Both the House and Senate versions of the new health plan lay out minimum standards for public and private insurers that include rehabilitative services and devices. Whether that means an active young amputee will get a C-Leg or a stroke victim will get three full months of intensive therapy will be up to the Department of Health and Human Services. One thing's for sure -- the minimums will be all that most patients can get. Private plans that offer more coverage than the required minimums will find their profits sapped, as they’ll attract policyholders who are certain to use that extra coverage. Only people who know they’re prone to kidney disease, for example, will be seeking out the private plan that offers them portable dialysis machines that aren’t available on the public plan. "The very thing that the Republicans and conservative Democrats don't like -- which is that [the public option] is in competition with private insurance -- is exactly why it's a good idea," says historian and disability rights activist Paul Longmore.
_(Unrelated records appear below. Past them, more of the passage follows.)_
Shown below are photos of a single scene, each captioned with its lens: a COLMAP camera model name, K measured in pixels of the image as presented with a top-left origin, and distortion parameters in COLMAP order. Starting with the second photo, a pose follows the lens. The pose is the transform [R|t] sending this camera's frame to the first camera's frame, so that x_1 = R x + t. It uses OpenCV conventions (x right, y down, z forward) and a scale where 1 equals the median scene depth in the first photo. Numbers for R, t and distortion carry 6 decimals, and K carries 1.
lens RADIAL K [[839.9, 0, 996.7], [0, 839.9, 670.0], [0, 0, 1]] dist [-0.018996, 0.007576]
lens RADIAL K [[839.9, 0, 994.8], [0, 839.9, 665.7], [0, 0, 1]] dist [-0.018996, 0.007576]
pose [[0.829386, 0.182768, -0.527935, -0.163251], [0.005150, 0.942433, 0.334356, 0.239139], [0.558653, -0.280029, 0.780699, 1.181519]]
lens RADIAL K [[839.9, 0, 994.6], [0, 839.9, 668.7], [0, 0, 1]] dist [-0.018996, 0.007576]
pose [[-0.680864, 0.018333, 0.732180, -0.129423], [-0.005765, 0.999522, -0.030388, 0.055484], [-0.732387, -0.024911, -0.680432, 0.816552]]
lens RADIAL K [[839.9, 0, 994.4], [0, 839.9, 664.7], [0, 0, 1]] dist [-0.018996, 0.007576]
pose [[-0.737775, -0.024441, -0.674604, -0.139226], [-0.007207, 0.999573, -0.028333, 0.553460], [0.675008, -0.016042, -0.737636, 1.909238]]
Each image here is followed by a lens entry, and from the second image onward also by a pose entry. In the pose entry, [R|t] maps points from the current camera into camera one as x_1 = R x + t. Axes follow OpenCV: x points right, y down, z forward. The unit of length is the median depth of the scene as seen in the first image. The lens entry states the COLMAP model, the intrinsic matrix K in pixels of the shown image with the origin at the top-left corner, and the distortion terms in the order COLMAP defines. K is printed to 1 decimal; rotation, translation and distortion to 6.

If health reform passes, people like Jeff Damerall won't be fighting in obscurity. Thanks to the national limelight, most state-based horror stories will cease. Americans will have the same self-interested fascination in national standards as the British, where National Health Service decisions make headline news. We'll all be on Jeff's side.

With comprehensive national standards, states will not be able to dodge their responsibilities. Their disparate health insurance regulations and Medicaid administrations will no longer trample basic human rights. So let's stop what doesn't work and go forward together.


By Ford Vox

Ford Vox, M.D., is a resident physician at Washington University in St. Louis.